In 1790, Congress, through the Residence Act, authorized President George Washington to procure an area along the Potomac River to locate a new capital for the nation. In 1791, President Washington appointed Pierre Charles L'Enfant to design what would become the City of Washington under the supervision of three Commissioners appointed to oversee the development of what would become the District of Columbia. L’Enfant’s plan was ultimately modified by Andrew Ellicott when he ended in a dispute with the commissioners and Washington ultimately dismissed him.
The design created many of the spaces which would ultimately become the National Capital Parks.

===Acquisition of Park Lands===
The original lands of the National Capital Parks were acquired pursuant to Congress's authorization with the Residence Act of 1790. Under this authority, between 1790 and 1867, The Mall, Monument Grounds, Capitol Grounds, President's Park, Lafayette Park, Franklin Park, Garfield Park and a total of 301 separate reservations in the original City of Washington were acquired as public properties. Much of this land remains Federal property today and is part of the National Capital Parks.

During the American Civil War, 1861–1865, the Union Army built a ring of fortifications to protect the city. These fortifications resulted in additional property becoming federally owned.
In 1924, Congress created the National Capital Park Commission to acquire land in the District for the purpose of creating and preserving the sites of the Civil War fortifications and interconnecting parkways.

In 1926, Congress passed legislation to create a system of parks out of the Civil War fortifications, which allowed acquisition of additional property to provide an interconnecting roadway as a parkway ring around the city. This is known today as the Fort Circle Parks. Although the roadway was never built, the property remains today in Federal hands.

In 1933, title and control of parklands in the District was transferred to the National Park Service, creating a new unit of the National Park System called the National Capital Parks. No legislation explicitly created the National Capital Parks. Rather, it was created as a result of an Executive Order which, among other things, abolished several federal agencies including the Arlington Memorial Bridge Commission, Public Buildings Commission, Public Buildings and Public Parks of the National Capital, National Memorial Commission, and Rock Creek and Potomac Parkway Commission and consolidated their functions into the Office of National Parks, Buildings, and Reservations of the Department of the Interior. In 1935, the name was changed back to National Park Service.

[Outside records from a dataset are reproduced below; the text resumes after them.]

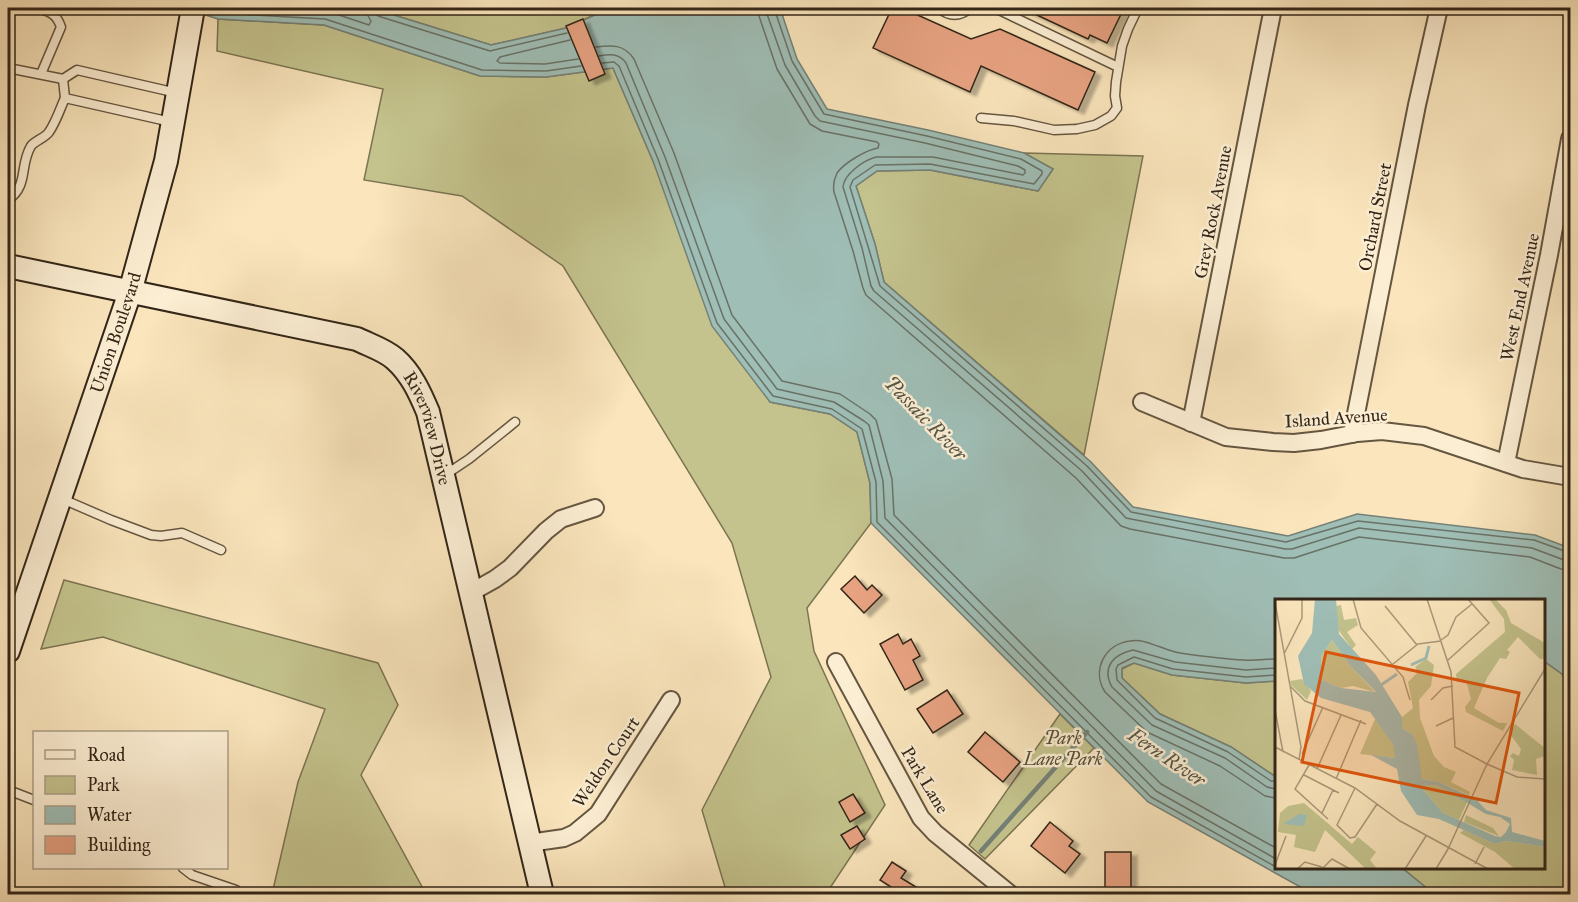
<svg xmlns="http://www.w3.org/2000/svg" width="1578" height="902" font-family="'IM FELL Great Primer',serif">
<defs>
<filter id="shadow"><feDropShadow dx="6" dy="4" stdDeviation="1.5" flood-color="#0004"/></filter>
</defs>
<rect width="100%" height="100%" fill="#fae5bc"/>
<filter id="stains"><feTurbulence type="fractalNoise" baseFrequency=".00333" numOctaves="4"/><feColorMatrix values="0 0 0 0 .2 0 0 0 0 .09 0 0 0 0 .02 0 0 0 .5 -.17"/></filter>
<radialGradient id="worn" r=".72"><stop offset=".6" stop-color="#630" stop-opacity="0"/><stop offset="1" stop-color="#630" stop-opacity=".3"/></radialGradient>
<g fill="#c4c38d" stroke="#7c7452" stroke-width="1.5">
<polygon points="371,8 594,8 596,14 566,28 491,45"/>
<polygon points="218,19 324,25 480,76 546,77 613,68 653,161 770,402 830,414 857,432 870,483 871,523 807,608 814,651 885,805 826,894 727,894 702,810 771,677 732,543 563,266 462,196 364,180 383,89 217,51"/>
<polygon points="1024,153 1143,156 1084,455 884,282 875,244 856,186 877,171 930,170 1038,191 1053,169"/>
<polygon points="64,580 378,663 398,705 361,775 426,894 272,894 298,782 325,709 103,637 41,649"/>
<polygon points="1544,661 1562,674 1570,689 1570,894 1434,894 1402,868 1544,868"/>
<polygon points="1134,663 1172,675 1246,683 1276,681 1276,777 1231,747 1160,714 1122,678 1122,669"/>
<polygon points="1060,714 1094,748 985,859 969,845"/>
</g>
<polygon fill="#9fbeb6" stroke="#748177" stroke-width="1.5" points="183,8 371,8 491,45 566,28 595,15 594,8 780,8 797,59 827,109 928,130 1024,153 1053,169 1038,191 930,170 877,171 856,186 875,244 884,282 1091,462 1133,507 1288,536 1357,514 1535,535 1570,548 1570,689 1562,674 1544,661 1544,600 1276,600 1276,681 1246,683 1172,675 1134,663 1122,668 1122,678 1160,714 1231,747 1276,777 1276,868 1402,868 1434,894 1313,894 1148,802 871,523 870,483 857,432 830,414 770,402 712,326 653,161 613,68 546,77 480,76 324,25 218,19"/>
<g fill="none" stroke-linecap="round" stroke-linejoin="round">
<g stroke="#697267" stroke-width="1.5">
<polyline points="205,8 219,13 325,19 482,70 546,71 581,66"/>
<polyline points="259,8 327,11 369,25 371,21 367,14 366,8"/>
<polyline points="373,8 374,13 378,16 490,51 567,33"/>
<path d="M758,8L759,16L777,69L810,124L822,131L877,142L879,144L878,148C866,150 844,163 837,173C834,179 833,186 834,192L853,251L863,288L866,295L1076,478L1121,526L1130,529L1284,558H1294L1359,537L1530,557L1561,569L1570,570"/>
<path d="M767,8V14L785,65L815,116L820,121L925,143L1018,166L1025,170V173L1023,175L933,157H876C864,160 844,174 843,187L862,248L871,286L874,291L1082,471L1126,518L1285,549H1292L1359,528L1532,548L1564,560L1570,561"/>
<polyline points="774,8 792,61 824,114 927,136 1021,159 1042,171 1042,174 1034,184 930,164 875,165 853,180 850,187 880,286 1087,466 1131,512 1286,542 1358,521 1534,540 1570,553"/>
<polyline points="570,40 500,57 497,61 500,63 545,64 578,59"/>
<path d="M596,47C612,45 624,44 634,59L674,153L732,315L782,381L840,394L870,414L876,420L892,479L894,515L1161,784L1276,848"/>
<path d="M599,56C610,54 619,53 626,63L665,157L724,319L777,389L834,402L864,421L869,425L883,481L885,518L1156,791L1276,859"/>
<polyline points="602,63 614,62 619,66 658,159 717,323 773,396 832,409 862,429 876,482 877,522 1151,797 1276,867"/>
<path d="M1276,659C1266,659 1255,661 1244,660C1223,659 1201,656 1180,653C1164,651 1147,638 1130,641C1105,644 1091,670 1105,692L1147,732L1220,766L1265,796L1276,798"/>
<path d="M1276,668L1246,670L1175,662L1133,650C1114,654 1101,667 1112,687L1152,725L1225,758L1267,787L1276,789"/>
<polyline points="1276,675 1246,677 1173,669 1134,657 1118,665 1116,669 1117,680 1155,718 1228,752 1271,781 1276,781"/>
</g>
<polyline stroke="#748177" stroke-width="4.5" points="981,851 1087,732"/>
</g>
<g fill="#e7a281" stroke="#332618" stroke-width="1.5" filter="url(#shadow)">
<polygon points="892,8 902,8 971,39 1000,29 1095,72 1078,110 981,66 970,92 873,48"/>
<polygon points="1022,8 1124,8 1107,43 1090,35 1088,39"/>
<polygon points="583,19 605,74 589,81 566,26"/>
<polygon points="855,576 867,590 872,585 882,595 864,613 841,589"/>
<polygon points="898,634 903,644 911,639 920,656 913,660 923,680 905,690 880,644"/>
<polygon points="947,690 963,714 933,733 917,709"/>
<polygon points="985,732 1020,762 1003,782 968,752"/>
<polygon points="853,794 865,813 850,822 839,802"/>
<polygon points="1050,822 1073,841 1069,846 1080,854 1065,873 1031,846"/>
<polygon points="857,826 865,839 850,849 841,835"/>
<rect x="1105" y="852" width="26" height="42"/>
<polygon points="892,862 906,871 901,878 916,887 911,894 902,894 880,880"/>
</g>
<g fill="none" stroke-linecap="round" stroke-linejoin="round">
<defs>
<g id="lane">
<path d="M37,8C50,12 56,13 61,27L41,74"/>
<path d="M939,8C949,17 960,17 970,8"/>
<polyline points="995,8 1118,67"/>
<polyline points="8,68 63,79"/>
<polyline points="981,118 1014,121 1054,130 1077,129 1095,125 1111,116 1117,108 1115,96 1116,82 1122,46 1128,29 1138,8"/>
<polyline points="171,122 65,98 63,79 77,70 177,93"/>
<path d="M8,200C29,185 19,166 31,146C36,140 45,138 49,132C56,122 60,109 65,98"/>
<polyline points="445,475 469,459 515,422"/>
<polyline points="60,498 111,520 151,535 161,536 182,533 221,550"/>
<polyline points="8,790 34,800"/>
<polyline points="183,868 192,875 236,890"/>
</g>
<g id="street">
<polyline points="1142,402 1226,437 1273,442 1294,443 1321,440 1357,433 1382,431 1424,436 1523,469 1570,477"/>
<polyline points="1191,423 1273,8"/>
<polyline points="1352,434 1417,105 1439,8"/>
<polyline points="1506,463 1549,255 1570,139"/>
<polyline points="470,593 495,579 510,568 546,531 561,519 595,508"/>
<polyline points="836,662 921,818 935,833 1010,894"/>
<polyline points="529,843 564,838 575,833 598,814 671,700"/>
</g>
<g id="secondary">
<path id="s1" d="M8,266L357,339C369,345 385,350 395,359C411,373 420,393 428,412L542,894"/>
<path id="s2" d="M8,651L130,292L166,161L193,8"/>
</g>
</defs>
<use href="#lane" stroke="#655641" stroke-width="11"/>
<use href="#street" stroke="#655641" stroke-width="20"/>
<use href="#secondary" stroke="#332618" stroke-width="26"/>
<use href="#lane" stroke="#fceed3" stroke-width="8"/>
<use href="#street" stroke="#fceed3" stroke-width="16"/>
<use href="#secondary" stroke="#fceed3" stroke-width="22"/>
</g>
<g text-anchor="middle" stroke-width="5" stroke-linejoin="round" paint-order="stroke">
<g font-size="18" fill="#332618" stroke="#fceed3">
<text transform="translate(1213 212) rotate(-79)" y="6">Grey Rock Avenue</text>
<text transform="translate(1375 217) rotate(-79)" y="6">Orchard Street</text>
<text transform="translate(1520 297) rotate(-78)" y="6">West End Avenue</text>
<text dy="6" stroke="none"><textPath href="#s2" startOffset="336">Union Boulevard</textPath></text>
<text transform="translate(1336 418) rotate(-4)" y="6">Island Avenue</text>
<text dy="6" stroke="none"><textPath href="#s1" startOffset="478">Riverview Drive</textPath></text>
<text transform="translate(606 762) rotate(-56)" y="6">Weldon Court</text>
<text transform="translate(925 780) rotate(59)" y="6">Park Lane</text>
</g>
<g font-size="18" font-style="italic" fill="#574d35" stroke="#fceed3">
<text x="1063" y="744">Park<tspan x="1063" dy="21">Lane Park</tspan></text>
</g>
<g font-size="20" font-style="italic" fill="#535447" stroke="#fceed3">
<text transform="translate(926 418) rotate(46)" y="7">Passaic River</text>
<text transform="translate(1167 757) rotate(34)" y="7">Fern River</text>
</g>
</g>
<g transform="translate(1275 599)">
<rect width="270" height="270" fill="#fae5bc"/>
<path d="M214,0H220L231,11L236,24L270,44V60H265L243,38L232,51L235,53L231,60L225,59L212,79L199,109L224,124H232L228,132L191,113L190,108L196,100L191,81L182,83L181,75L230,33L229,20ZM66,6L69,21L81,19L83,26L72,33L81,46L77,50L62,29L61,7ZM57,41L76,68L100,93L78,87L66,89L47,81L46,57ZM151,60L159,66L156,87L144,101L145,119L159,157L169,168L181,173L176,183L195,193L194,196L164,183L147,180L137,135L127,129V118L138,109L133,83L143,73L140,68ZM27,80L36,92L32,101L16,86L15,82ZM100,120L120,147V159L85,155ZM240,125L270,149V157L261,160L262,176L237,171L239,161L235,157L238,154L244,157L246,150L235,135ZM162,186L193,201L184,221L168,214L148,191V187ZM29,204L77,245L83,238L101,253L95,261L102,270H91L50,231L40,253L19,248L21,236L3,233L5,214L13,207ZM191,216L218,229L224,237L189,223ZM189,231L220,245L231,242L270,248V270H240L220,253L185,234Z" fill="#c4c38d"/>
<path d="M40,0H61L64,35L101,76L127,118V129L137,135L142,146L147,180L164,183L201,200L211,211L236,219L237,233L270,242V248L231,242L220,245L164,220L142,216L126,192L122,170L96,156L120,159L119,147L95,113L46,99L29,85L23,57L37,34ZM57,41L76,68L101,93L66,89L47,81L46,57ZM162,186L211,215L225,218L235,225L231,233L226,238L220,237L168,214L148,191V187ZM24,215L32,216L29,227L8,225Z" fill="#9fbeb6" fill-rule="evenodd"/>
<path fill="none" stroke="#9fbeb6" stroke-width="3" d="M136,66L151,59L154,47M106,86L122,75"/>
<path fill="none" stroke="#aa997a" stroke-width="1.5" d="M78,0L86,29L128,78L135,101M152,0L176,73L180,148L212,165M0,3L26,148L24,161M110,7L142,46M166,41L173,36L181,18L197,5M9,55L27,19V0M172,62L214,24L193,0M118,65L143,45L166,42M15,87L30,102L91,125M156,101L168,89L178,87M0,111L8,153M161,127L178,119M0,148L80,189L125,222L213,270M27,155L48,108M212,165L242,178L270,180M34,166L20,190L53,220M42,170L66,116M29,176L64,194M61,180L86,121M80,189L62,226L75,239L80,238L102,205M47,214L58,191M173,250L212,165L270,70M200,265L209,248M0,266L11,237M22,270L30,263L47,268M47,270L57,260L75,270M130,270L151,237M161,270L173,250"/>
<path fill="#df560d" fill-opacity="0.15" stroke="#df560d" stroke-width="3" d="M51,53L244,94L221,204L27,163Z"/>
<rect width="270" height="270" fill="none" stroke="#332618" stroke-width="3"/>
</g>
<rect width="1578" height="902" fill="none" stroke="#fae5bc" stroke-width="30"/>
<rect x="9" y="9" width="1560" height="884" fill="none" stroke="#332618" stroke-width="3"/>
<rect x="15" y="15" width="1548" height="872" fill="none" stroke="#332618" stroke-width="1.5"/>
<rect x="33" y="731" width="195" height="138" fill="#fceed3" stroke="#ac9e88" stroke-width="1.5"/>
<rect x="45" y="750" width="30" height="9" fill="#fceed3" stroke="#ac9e88" stroke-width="1.5"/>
<text x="87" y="761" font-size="18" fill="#332618">Road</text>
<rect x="45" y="776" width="30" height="18" fill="#c4c38d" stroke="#ac9e88" stroke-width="1.5"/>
<text x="87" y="791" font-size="18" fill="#332618">Park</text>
<rect x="45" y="806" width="30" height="18" fill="#9fbeb6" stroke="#ac9e88" stroke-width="1.5"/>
<text x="87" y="821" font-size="18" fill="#332618">Water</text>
<rect x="45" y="836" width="30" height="18" fill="#e7a281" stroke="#ac9e88" stroke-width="1.5"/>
<text x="87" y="851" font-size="18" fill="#332618">Building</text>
<rect width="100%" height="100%" filter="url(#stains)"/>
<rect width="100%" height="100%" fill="url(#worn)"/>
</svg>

In 1975, Baltimore–Washington Parkway was incorporated into the unit.

==Administration==
Administration of parklands that was in National Capital Parks is now divided among several administrative units of the National Park Service:
- National Capital Parks-East – administers National Park properties in the District, consisting of neighborhood parks, circles, and several properties in Maryland.
- National Mall and Memorial Parks – formerly called National Capital Parks-Central, this unit administers all properties in and around the Mall.
- White House and President's Park – administers The White House, a visitor center, Lafayette Square, and The Ellipse.
- Rock Creek Park – administers properties in the north and the northwest of the District.
- George Washington Memorial Parkway – In addition to properties in Virginia, this unit administers properties in the District: Clara Barton Parkway; Theodore Roosevelt Island; Arlington Memorial Bridge; and the Columbia Island parks, including Lady Bird Johnson Park, Lyndon Baines Johnson Memorial Grove, Navy – Merchant Marine Memorial, and the Columbia Island Marina.
- Chesapeake and Ohio Canal National Historical Park – administers the entire C&O Canal NHP, including the portion inside the District.